IRAN AND THE WORLD IN THE SAFAVID AGE
Abstracts 

Baghdiants McCabe, Prof. Ina, Tufts University, Department of History, Medford, Beyond the LETTRES PERSANES: Safavid Iran in the Political Discourse of the French Enlightenment

At the end of the seventeenth century French contacts with Safavid Iran were relatively new.  The rare and failed embassies between France and Iran have seemed unimportant.  Moreover, scholarship has emphasized French cultural influence on other societies, and not the transformation of French society and culture by contact with foreign societies.  Only very recently in his Radical Enlightenment has Jonathan Israel argued for the importance of contact with the Dutch.  In comparison, Iran was remote, but in her recent work Baghdiants McCabe argues that cross-cultural contacts with what the French called the  'Orient' helped shape and transform French society and culture.  One aspect of this transformation, the one examined here, was in French political discourse.  Several French travellers published descriptions of Safavid Iran in the seventeenth and eighteenth centuries; among them the most famous were Jean Chardin and Jean-Baptiste Tavernier.  The influence of their views of Safavid Iran was of tremendous importance on the political philosophies of Montesquieu, Diderot, Voltaire and Rousseau.  Travel descriptions of Safavid Iran left a philosophical legacy of comparative thinking and disguised political criticism, which helped forge a discourse against absolutism.
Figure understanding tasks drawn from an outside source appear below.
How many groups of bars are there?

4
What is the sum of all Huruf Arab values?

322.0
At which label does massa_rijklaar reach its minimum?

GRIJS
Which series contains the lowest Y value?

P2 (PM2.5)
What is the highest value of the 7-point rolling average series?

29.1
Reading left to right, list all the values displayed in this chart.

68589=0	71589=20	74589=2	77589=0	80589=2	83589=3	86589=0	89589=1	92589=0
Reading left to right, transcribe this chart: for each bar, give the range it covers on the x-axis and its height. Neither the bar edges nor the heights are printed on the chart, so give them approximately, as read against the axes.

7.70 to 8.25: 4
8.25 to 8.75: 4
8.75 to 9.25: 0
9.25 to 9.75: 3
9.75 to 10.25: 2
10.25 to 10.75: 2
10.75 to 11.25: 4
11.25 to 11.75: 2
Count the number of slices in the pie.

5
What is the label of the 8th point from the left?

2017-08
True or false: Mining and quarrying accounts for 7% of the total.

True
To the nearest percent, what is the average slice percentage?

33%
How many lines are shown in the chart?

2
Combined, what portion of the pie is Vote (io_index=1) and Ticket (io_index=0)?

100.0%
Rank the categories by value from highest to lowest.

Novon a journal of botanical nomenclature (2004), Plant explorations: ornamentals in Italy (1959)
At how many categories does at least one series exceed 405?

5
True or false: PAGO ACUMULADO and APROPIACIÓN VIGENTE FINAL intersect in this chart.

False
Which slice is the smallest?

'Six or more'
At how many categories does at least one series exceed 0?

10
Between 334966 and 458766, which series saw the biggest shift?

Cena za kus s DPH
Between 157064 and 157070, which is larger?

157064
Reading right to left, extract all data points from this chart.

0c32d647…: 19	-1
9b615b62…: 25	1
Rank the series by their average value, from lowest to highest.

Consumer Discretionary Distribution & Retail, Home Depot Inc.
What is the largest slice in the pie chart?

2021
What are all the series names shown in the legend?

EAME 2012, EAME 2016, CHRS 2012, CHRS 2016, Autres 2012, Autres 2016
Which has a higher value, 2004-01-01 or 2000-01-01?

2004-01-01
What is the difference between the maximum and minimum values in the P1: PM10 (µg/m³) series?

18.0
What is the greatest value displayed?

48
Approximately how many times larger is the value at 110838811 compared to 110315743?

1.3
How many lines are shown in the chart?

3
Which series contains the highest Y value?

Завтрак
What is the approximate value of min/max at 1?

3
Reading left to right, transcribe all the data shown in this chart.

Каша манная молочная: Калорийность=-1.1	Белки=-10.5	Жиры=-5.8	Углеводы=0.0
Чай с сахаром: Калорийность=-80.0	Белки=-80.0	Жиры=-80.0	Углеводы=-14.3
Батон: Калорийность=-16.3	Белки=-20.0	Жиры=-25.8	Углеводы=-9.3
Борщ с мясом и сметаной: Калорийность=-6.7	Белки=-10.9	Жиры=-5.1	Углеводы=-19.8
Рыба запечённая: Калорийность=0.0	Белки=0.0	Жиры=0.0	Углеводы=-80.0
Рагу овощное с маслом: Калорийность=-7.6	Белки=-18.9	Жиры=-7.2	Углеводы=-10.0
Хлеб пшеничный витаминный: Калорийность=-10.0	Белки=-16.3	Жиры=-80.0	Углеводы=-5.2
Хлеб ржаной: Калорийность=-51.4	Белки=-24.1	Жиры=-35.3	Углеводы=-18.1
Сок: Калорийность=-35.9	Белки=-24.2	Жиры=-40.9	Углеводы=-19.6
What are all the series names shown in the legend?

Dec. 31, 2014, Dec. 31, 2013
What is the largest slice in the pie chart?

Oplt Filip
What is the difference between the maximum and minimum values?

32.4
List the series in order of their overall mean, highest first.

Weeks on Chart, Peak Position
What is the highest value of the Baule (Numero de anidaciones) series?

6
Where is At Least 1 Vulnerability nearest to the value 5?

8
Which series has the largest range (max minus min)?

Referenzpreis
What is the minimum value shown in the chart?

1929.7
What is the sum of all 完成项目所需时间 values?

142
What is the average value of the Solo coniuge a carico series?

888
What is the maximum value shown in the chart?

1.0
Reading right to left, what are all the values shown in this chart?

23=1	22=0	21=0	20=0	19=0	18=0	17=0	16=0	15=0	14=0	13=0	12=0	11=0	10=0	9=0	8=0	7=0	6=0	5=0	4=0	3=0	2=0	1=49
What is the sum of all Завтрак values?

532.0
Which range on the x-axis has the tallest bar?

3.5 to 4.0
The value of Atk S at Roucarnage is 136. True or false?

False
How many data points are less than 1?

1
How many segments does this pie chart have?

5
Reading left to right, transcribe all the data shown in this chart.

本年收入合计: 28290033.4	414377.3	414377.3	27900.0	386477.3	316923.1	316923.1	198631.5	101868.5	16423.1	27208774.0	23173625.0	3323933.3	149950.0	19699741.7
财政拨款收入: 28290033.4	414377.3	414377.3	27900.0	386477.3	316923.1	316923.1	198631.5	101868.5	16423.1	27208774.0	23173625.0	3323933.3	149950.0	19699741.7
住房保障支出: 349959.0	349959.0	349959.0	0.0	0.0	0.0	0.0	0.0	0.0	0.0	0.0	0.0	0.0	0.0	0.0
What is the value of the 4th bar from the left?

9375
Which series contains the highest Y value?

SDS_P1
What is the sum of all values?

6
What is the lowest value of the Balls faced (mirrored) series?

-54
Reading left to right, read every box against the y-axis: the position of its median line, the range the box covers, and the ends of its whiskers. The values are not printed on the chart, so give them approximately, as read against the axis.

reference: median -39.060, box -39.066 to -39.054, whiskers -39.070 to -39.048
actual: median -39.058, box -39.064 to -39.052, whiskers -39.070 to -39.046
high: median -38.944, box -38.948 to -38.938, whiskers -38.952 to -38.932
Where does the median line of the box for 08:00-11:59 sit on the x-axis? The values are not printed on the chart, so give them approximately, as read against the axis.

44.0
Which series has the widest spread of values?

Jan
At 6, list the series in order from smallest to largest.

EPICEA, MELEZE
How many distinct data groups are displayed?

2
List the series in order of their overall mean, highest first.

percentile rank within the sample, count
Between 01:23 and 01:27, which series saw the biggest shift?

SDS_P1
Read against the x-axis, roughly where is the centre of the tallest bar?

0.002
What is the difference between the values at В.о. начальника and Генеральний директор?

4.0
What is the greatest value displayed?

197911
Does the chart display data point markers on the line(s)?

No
The first part of the paper briefly examines French views and definitions of the Orient, and of Safavid Iran.  This is followed by a discussion of relevant works by Montesquieu, Rousseau, Diderot and Voltaire and their use of these views.  Self-definition while discoursing about the 'other' was one of the concepts in Edward Said's 1978 book Orientalism.  This is clearly a practice in many French works about Persia and the Persians.  The chief character in Montesquieu's famous Persian Letters (Lettres Persanes) is an Isfahani named Uzbek who wrote letters home to his wives and eunuchs.  His letters are the vehicle of a thorough social criticism of French society.  The description of the Persian and Ottoman harems by Chardin served as a source for the Lettres Persanes, which was first published in 1721, went through thirty editions and would become a best seller.  Several stories and plays employ the ruse of an oriental observer in order to criticize and escape royal censorship and imprisonment. 

When Montesquieu wrote the Spirit of the Laws he was comparing different forms of government.  For the despotic form of government he used the sole example of Persia.  In French philosophy Persian despotism was oriental despotism.  It would often be represented through the oppression of women in the system of the harem.  Montequieu's Roxanne, Uzbeck's wife would revolt, destroying the entire social order symbolized by the harem in her wake.  The description of the harem played a central role in this game of political representation and disguise.  The third part of the paper will examine the role played by the fantasy of the oriental harem, which after representing the 'other', the Persian or the Turk, would come to represent the enemy within.  The 'other' within French society was first the Protestant, then the aristocrat, both represented as the 'oriental'.  Moreover, by the middle of the eighteenth century the harem as described by Diderot was none other than the French court.